To those nearest to her Fanny said in a low tone, “He is her lover, and the man who saved the other coach as she has saved us.”
It scarcely took an instant for this to become known to all, and Tom was at once nearly as much an object of interest as Inez, and a way was made for him to go to her.
“Why, it is Inez! How came she here?” he asked in a perfectly steady voice, but his face was white and his hands shook as he knelt by the still unconscious girl, calling her name and rubbing her cold face.

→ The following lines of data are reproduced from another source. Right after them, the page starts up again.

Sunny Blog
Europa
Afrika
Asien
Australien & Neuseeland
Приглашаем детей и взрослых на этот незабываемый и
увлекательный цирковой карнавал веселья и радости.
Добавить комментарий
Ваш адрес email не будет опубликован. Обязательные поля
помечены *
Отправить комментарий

At the sound of his voice she opened her eyes and looked at him with an expression of loathing and despair.
“Oh, Tom, Tom,” she cried, and the anguish in her voice haunted Tom to his dying day.
“I am here, Inez,” he said, very tenderly. “What can I do for you?”
She made no reply, but looked up at Fanny as if asking what she knew or suspected. Fanny suspected nothing, and her tears fell fast and hot upon Inez’s face, which she kissed again and again until a faint color came back to it; the heart beats were less rapid, and she tried to get up. Every one was ready to help her, Tom with the rest, but she motioned them all aside, and standing erect said with an effort to smile, “I have made quite a scene. My strength gave out at last. I am all right now. What became of my hat?”
Three or four hurried to bring it to her, while Tom said to Fanny, “Where is yours?”
It had fallen off in her excitement and lay at some distance from her where it had been stepped on two or three times and badly crushed. Tom picked it up, brushed it very carefully, straightened it as well as he could and then put it on Fanny’s head, saying, as he did so, “I think it is all right.”
He seemed much more cheerful than at first, and patted Nero on the head, saying, “You here, too? I wonder you did not go after the ruffian.”